_Extract to read_
[Start of section]
RECOMMENDED FOR REVIEWER 1 (minimum 50000 reviews ):


Unnamed: 0,genres,title
0,Drama,Emperor Tomato Ketchup (1971)
1,Documentary,Dreams with Sharp Teeth (2008)
2,Drama,Wetlands (2011)
3,Drama|War,Hitler: A Film from Germany (Hitler - ein Film...
4,Documentary,King Cohen: The Wild World of Filmmaker Larry ...
...,...,...
95,Animation,This Unnameable Little Broom (1985)
96,Documentary,45365 (2010)
97,Drama,Wives and Daughters (1999)
98,(no genres listed),AC/DC- Let There Be Rock (1980)


There are a fair number of documentaries in that list.  Don't get me wrong, I love documentaries.  But I am more interested in finding a good movie on saturday night.  Lets add in some filtering to look for certain genres and/or avoid certain genres.

**Step 4.23**

In [186]:
genre_to_contain = "" # "Drama|Comedy|(no genres listed)"  # add a value if you only want movies in a specific genre
genre_to_not_contain = "Documentary|Animation" # "Documentary|Horror|Animation"  # add a value if you do not want movies from a specific genre

# FROM THE PREVIOUS BLOCK
filtered_joined_data = reviewer1_recs.join(data.movies['genres'], on='item')      
filtered_joined_data = filtered_joined_data.join(data.movies['title'], on='item')
[End of section]
_Records_
[Start of section]
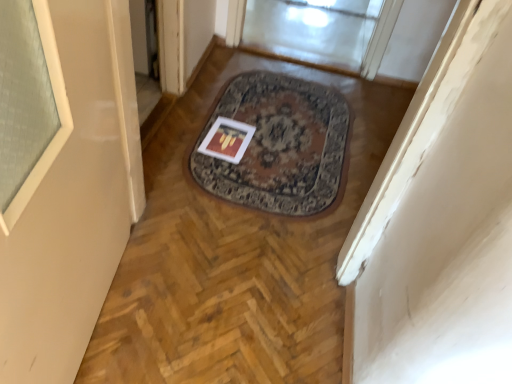
Question: From a real-world perspective, is matte paper postcard at center on transparent glass door at upper center?

Choices:
 (A) no
 (B) yes

Answer: (A)

Question: Considering the relative sizes of matte paper postcard at center and transparent glass door at upper center in the image provided, is matte paper postcard at center smaller than transparent glass door at upper center?

Choices:
 (A) yes
 (B) no

Answer: (A)

Question: Is matte paper postcard at center behind transparent glass door at upper center?

Choices:
 (A) no
 (B) yes

Answer: (A)

Question: Is matte paper postcard at center thinner than transparent glass door at upper center?

Choices:
 (A) no
 (B) yes

Answer: (B)

Question: Is matte paper postcard at center positioned in front of transparent glass door at upper center?

Choices:
 (A) yes
 (B) no

Answer: (A)

Question: Considering the relative sizes of matte paper postcard at center and transparent glass door at upper center in the image provided, is matte paper postcard at center shorter than transparent glass door at upper center?

Choices:
 (A) no
 (B) yes

Answer: (B)

Question: Can you confirm if transparent glass door at upper center is positioned to the right of matte paper postcard at center?

Choices:
 (A) no
 (B) yes

Answer: (B)

Question: From the image's perspective, is transparent glass door at upper center below matte paper postcard at center?

Choices:
 (A) yes
 (B) no

Answer: (B)

Question: Is the position of transparent glass door at upper center more distant than that of matte paper postcard at center?

Choices:
 (A) yes
 (B) no

Answer: (A)

Question: Is transparent glass door at upper center at the left side of matte paper postcard at center?

Choices:
 (A) no
 (B) yes

Answer: (A)

Question: Does transparent glass door at upper center have a greater width compared to matte paper postcard at center?

Choices:
 (A) no
 (B) yes

Answer: (B)

Question: Is transparent glass door at upper center facing towards matte paper postcard at center?

Choices:
 (A) yes
 (B) no

Answer: (A)

Question: Would you say matte paper postcard at center is to the left or to the right of transparent glass door at upper center in the picture?

Choices:
 (A) right
 (B) left

Answer: (B)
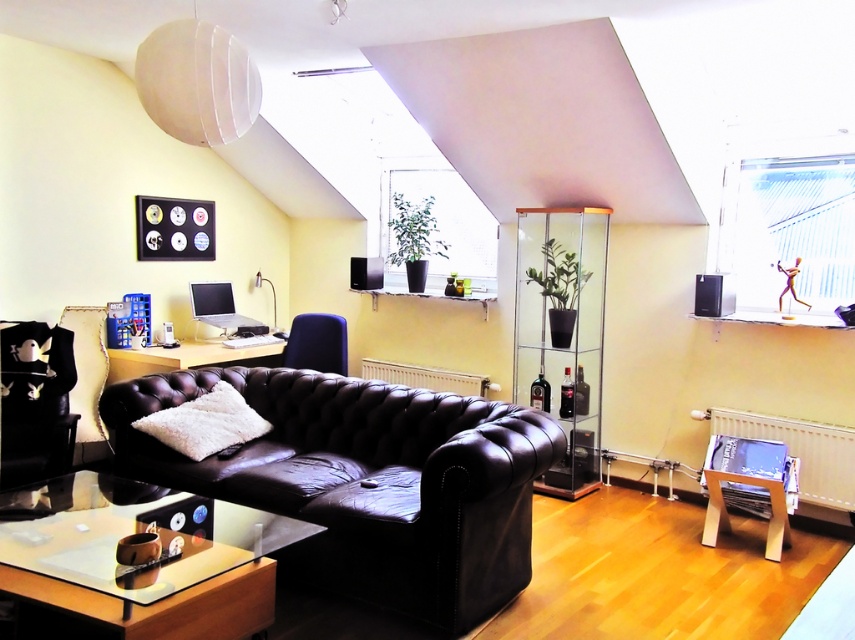
Does black leather armchair at left come in front of matte blue armchair at center?

Yes, it is.

Which of these two, black leather armchair at left or matte blue armchair at center, stands shorter?

matte blue armchair at center is shorter.

What do you see at coordinates (34, 403) in the screenshot? I see `black leather armchair at left` at bounding box center [34, 403].

Locate an element on the screen. The image size is (855, 640). black leather armchair at left is located at coordinates tap(34, 403).

Which is more to the left, translucent glass table at center or matte blue armchair at center?

translucent glass table at center is more to the left.

Between translucent glass table at center and matte blue armchair at center, which one is positioned higher?

matte blue armchair at center is above.

This screenshot has width=855, height=640. Describe the element at coordinates (187, 356) in the screenshot. I see `translucent glass table at center` at that location.

I want to click on translucent glass table at center, so point(187,356).

The width and height of the screenshot is (855, 640). Describe the element at coordinates (187, 356) in the screenshot. I see `translucent glass table at center` at that location.

Locate an element on the screen. The width and height of the screenshot is (855, 640). translucent glass table at center is located at coordinates (187, 356).

The image size is (855, 640). I want to click on translucent glass table at center, so click(x=187, y=356).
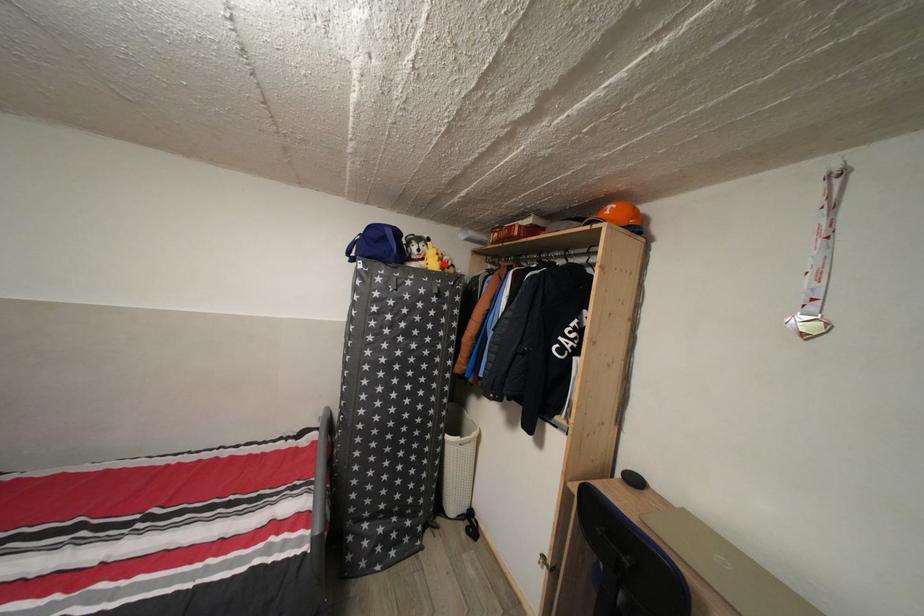
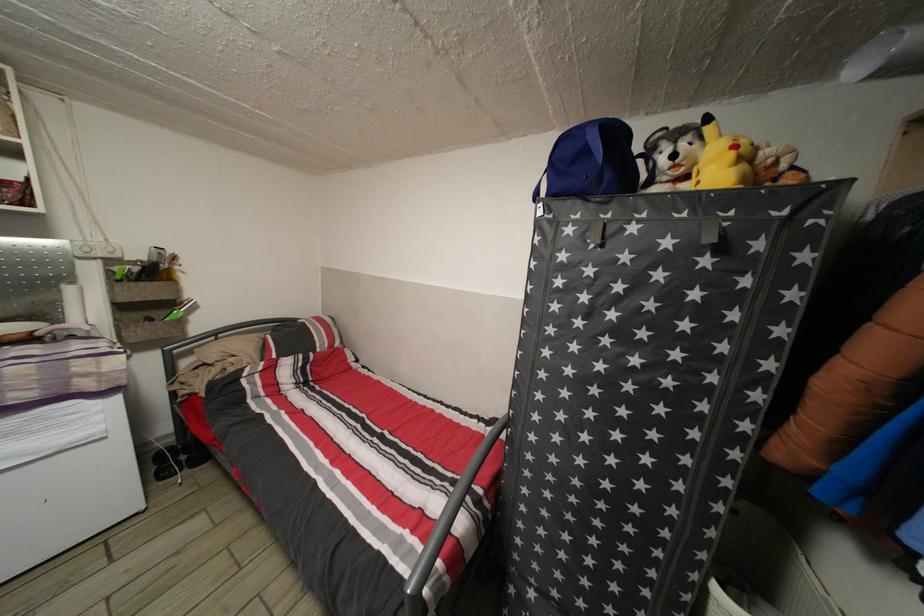
Find the pixel in the second image that matches the highlighted location in the first image.

(738, 161)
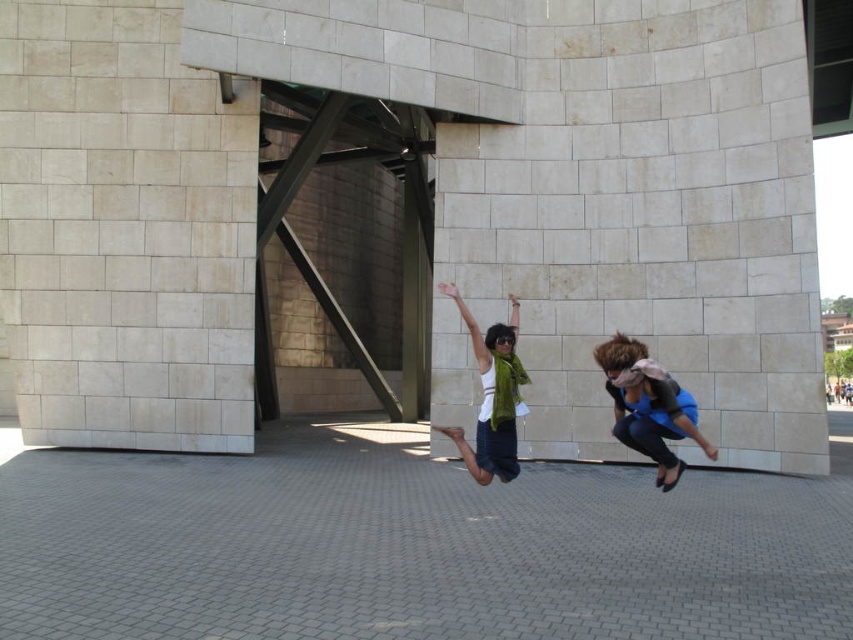
Question: Which object is farther from the camera taking this photo?

Choices:
 (A) beige stone pillar at lower left
 (B) blue fabric at center

Answer: (A)

Question: Does beige stone pillar at lower left appear on the left side of green scarf at center?

Choices:
 (A) yes
 (B) no

Answer: (A)

Question: Estimate the real-world distances between objects in this image. Which object is farther from the blue fabric at center?

Choices:
 (A) green scarf at center
 (B) beige stone pillar at lower left

Answer: (B)

Question: Which is farther from the blue fabric at center?

Choices:
 (A) green scarf at center
 (B) beige stone pillar at lower left

Answer: (B)

Question: Is beige stone pillar at lower left in front of green scarf at center?

Choices:
 (A) no
 (B) yes

Answer: (A)

Question: Does beige stone pillar at lower left appear under green scarf at center?

Choices:
 (A) yes
 (B) no

Answer: (B)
[End of section]
_Task list_
A) Answer these questions about the movie recommendation walkthrough, one per line:
(i) What minimum number of reviews does the heading give for reviewer 1?
(ii) Which genres does the Step 4.23 code set to be excluded?
(iii) What genre value is listed for AC/DC- Let There Be Rock (1980)?
B) Please write the next part of the movie recommendation walkthrough, picking up right after its final line of code.

_Outputs for the tasks_
A)
(i) 50000
(ii) Documentary and Animation
(iii) (no genres listed)

B)
filtered_joined_data = filtered_joined_data[filtered_joined_data.columns[2:]]
filtered_joined_data = filtered_joined_data.loc[filtered_joined_data['genres'].str.contains(genre_to_contain)]  # Movies MUST contain genre(s)
filtered_joined_data = filtered_joined_data.loc[ ~filtered_joined_data['genres'].str.contains(genre_to_not_contain)] # Movies must NOT contains genre(s))
print("\n\nRECOMMENDED GENRE-SPECIFIC MOVIES FOR REVIEWER 1:")
filtered_joined_data




RECOMMENDED GENRE-SPECIFIC MOVIES FOR REVIEWER 1:


Unnamed: 0,genres,title
0,Drama,Emperor Tomato Ketchup (1971)
2,Drama,Wetlands (2011)
3,Drama|War,Hitler: A Film from Germany (Hitler - ein Film...
5,Drama,East Wind (Vent d'Est) (1993)
7,(no genres listed),We Always Lie to Strangers (2013)
8,Drama|Mystery|Thriller,Diamond Dust (2018)
9,Comedy|Drama|Fantasy,The House That Swift Built (1982)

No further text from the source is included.